Methylphenidate can worsen psychosis in psychotic patients, and in very rare cases it has been associated with the emergence of new psychotic symptoms. It should be used with extreme caution in patients with bipolar disorder due to the potential induction of mania or hypomania. There have been very rare reports of suicidal ideation, but evidence does not support a link. Logorrhea is occasionally reported. Libido disorders, disorientation, and hallucinations are very rarely reported. Priapism is a very rare adverse event that can be potentially serious.
USFDA-commissioned studies from 2011 indicate that in children, young adults, and adults there is no association between serious adverse cardiovascular events (sudden death, heart attack, and stroke) and the medical use of methylphenidate or other ADHD stimulants.
Because some adverse effects may only emerge during chronic use of methylphenidate, a constant watch for adverse effects is recommended.

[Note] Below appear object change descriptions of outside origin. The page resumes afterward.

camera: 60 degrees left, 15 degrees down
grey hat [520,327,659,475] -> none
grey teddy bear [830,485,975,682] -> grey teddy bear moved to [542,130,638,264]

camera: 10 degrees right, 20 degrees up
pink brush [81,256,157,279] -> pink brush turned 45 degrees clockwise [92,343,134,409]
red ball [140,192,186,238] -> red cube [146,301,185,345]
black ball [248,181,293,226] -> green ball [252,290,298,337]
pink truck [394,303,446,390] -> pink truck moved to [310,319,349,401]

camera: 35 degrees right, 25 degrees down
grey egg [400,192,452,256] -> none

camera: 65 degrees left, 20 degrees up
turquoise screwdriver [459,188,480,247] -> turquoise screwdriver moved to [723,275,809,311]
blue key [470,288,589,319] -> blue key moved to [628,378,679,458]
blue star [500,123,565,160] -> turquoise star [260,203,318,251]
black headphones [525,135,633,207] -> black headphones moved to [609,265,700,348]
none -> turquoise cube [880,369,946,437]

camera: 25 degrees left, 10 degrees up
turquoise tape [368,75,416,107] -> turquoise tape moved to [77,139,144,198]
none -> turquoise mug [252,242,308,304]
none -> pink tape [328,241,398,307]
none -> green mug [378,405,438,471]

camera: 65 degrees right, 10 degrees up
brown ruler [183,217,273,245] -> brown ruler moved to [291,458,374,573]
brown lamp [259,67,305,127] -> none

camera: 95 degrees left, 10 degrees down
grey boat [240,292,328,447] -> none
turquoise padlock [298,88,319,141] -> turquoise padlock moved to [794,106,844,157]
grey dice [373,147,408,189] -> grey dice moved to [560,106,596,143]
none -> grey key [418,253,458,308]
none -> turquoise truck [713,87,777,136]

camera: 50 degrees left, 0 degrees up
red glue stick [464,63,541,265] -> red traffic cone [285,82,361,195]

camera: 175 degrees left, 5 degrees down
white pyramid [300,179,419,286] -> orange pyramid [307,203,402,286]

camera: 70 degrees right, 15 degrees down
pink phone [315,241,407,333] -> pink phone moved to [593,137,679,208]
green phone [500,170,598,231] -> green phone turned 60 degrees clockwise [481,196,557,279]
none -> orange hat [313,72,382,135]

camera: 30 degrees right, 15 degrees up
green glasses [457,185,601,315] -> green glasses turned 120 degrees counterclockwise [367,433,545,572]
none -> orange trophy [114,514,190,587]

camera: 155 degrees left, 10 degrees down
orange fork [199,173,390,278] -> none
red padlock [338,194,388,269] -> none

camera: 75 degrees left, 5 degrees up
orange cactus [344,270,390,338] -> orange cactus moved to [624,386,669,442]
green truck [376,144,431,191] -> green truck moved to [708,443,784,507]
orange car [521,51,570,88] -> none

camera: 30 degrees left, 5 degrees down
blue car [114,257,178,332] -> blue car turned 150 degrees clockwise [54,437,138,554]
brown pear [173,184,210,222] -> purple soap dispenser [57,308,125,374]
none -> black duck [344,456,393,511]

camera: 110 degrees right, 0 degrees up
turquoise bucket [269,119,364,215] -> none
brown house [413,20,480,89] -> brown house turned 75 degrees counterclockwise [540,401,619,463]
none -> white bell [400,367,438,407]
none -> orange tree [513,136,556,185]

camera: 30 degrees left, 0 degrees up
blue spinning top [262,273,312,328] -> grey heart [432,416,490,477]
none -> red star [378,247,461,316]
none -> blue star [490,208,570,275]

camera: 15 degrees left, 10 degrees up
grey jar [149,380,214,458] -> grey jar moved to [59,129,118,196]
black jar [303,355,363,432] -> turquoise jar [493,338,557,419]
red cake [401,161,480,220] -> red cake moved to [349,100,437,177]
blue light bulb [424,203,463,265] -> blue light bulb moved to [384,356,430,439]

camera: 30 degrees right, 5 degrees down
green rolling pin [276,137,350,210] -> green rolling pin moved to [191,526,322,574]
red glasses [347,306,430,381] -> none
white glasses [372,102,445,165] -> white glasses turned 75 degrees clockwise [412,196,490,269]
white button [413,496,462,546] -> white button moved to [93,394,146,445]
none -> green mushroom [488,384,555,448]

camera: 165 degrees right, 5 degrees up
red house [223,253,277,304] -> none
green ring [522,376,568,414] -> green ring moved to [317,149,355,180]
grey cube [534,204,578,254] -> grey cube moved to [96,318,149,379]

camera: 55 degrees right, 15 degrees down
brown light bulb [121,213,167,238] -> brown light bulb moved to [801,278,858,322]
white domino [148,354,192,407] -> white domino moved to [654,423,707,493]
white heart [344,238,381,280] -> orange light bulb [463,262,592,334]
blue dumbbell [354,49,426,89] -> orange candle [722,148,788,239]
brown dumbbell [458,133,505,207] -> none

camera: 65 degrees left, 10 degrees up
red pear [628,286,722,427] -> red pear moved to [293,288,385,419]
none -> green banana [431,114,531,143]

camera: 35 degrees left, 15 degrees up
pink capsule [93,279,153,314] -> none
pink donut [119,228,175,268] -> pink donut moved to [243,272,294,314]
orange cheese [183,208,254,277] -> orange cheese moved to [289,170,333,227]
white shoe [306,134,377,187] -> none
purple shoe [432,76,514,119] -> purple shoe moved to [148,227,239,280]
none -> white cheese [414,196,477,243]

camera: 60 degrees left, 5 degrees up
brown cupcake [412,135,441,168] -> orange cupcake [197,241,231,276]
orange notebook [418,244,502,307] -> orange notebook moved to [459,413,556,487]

Methylphenidate may inhibit the metabolism of coumarin anticoagulants, certain anticonvulsants, and some antidepressants (tricyclic antidepressants and selective serotonin reuptake inhibitors). Concomitant administration may require dose adjustments, possibly assisted by monitoring of plasma drug concentrations. There are several case reports of methylphenidate inducing serotonin syndrome with concomitant administration of antidepressants.
When methylphenidate is coingested with ethanol, a metabolite called ethylphenidate is formed via hepatic transesterification, not unlike the hepatic formation of cocaethylene from cocaine and alcohol. The reduced potency of ethylphenidate and its minor formation means it does not contribute to the pharmacological profile at therapeutic doses and even in overdose cases ethylphenidate concentrations remain negligible.
Coingestion of alcohol (ethanol) also increases the blood plasma levels of d-methylphenidate by up to 40%.
Mechanism of action
Methylphenidate is a central nervous system stimulant and Daytrana is the long acting transdermal patch formulation. Methylphenidate works in the CNS to selectively inhibit the presynaptic reuptake of dopamine and norepinephrine. It has been demonstrated to block dopamine transporter molecules and increase extracellular levels of dopamine in the striatum of healthy adults.
In patients using Daytrana a 39 nanograms/mL peak serum concentration of methylphenidate be has been found to occur between 7.5 and 10.5 hours after administration. However the onset to peak effect is 2 hours and the clinical effects remain up to 2 hours after patch has been removed. The absorption of Daytrana is increased when the transdermal patch is applied onto inflamed skin or skin that has been exposed to heat. The absorption lasts for approximately 9 hours after application (onto normal, unexposed to heat, and uninflammed skin). 90% of the medication is excreted in the urine as metabolites and unchanged drug.
The Food and Drug Administration has labeled Daytrana as a Category C medication in pregnancy, and so it was found to have adverse effects in the fetus when studied in animals. However, there have not been enough studies performed in humans that show that the benefits of using Daytrana are outweighed by potential adverse effects.